Transformation, Not Tinkering

For these initiatives to be more than just cracks in the system, there will have to be substantial investment and technology transfer from rich nations. Achieving this will require huge political pressure, certainly in the countries most directly affected, but also in the Global North.

Solidarity with those worst affected by the current set up should be reason enough to act. But it should also be easy for us to point out that we have a shared interest in taking on a pharmaceutical system whose main agents are accountable to their shareholders rather than those who depend on their products.

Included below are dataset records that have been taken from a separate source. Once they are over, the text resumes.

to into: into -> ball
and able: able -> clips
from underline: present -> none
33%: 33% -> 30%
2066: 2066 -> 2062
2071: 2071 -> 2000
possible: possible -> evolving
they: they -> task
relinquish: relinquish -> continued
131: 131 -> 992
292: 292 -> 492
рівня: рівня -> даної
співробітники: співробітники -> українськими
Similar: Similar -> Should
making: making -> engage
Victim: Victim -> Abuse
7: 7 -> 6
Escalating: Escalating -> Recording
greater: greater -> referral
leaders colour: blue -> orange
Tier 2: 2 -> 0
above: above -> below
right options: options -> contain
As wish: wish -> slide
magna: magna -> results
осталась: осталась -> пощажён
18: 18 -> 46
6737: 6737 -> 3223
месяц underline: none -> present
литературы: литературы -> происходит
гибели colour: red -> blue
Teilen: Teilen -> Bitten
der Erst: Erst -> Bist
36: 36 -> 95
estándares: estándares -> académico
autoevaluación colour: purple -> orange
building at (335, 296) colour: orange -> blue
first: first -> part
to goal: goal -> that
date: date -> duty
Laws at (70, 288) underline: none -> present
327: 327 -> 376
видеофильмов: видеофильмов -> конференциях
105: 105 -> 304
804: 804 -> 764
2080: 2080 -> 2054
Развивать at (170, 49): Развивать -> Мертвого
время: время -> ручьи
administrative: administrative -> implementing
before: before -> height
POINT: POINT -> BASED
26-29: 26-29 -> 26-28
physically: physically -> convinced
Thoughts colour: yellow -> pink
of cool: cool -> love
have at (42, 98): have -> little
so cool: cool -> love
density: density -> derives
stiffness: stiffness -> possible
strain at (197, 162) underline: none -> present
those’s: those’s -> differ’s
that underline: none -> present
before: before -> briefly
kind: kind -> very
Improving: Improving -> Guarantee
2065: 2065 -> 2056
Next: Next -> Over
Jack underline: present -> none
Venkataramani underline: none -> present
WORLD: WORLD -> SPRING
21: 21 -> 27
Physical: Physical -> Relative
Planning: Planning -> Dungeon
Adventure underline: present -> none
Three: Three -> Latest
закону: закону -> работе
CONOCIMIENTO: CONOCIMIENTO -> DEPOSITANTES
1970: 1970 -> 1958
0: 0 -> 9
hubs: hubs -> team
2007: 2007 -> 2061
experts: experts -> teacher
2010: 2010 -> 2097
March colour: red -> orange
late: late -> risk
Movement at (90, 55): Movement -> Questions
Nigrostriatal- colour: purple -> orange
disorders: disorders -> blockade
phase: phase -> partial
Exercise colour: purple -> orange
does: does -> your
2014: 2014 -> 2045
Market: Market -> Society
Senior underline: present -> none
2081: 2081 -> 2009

We saw this starkly demonstrated during the pandemic, when the stranglehold of pharma companies over production and the drip-drip supply of donations gave COVID-19 more chances to spread and mutate, prolonging and worsening the global health crisis for all. We see it too in the heavy pressure that pharma monopolies put on our health budgets.

Governments and the big firms are now congratulating themselves for delivering a small fraction of the mpox vaccines needed to protect people in the DRC and neighboring countries. It’s clear that the old, neocolonial forms of charity and tinkering around the edges will not suffice.

Activists and health workers in the Global South are demanding much more: an upending of the entire system constructed in the interests of Big Pharma. It’s in all our interests that they win.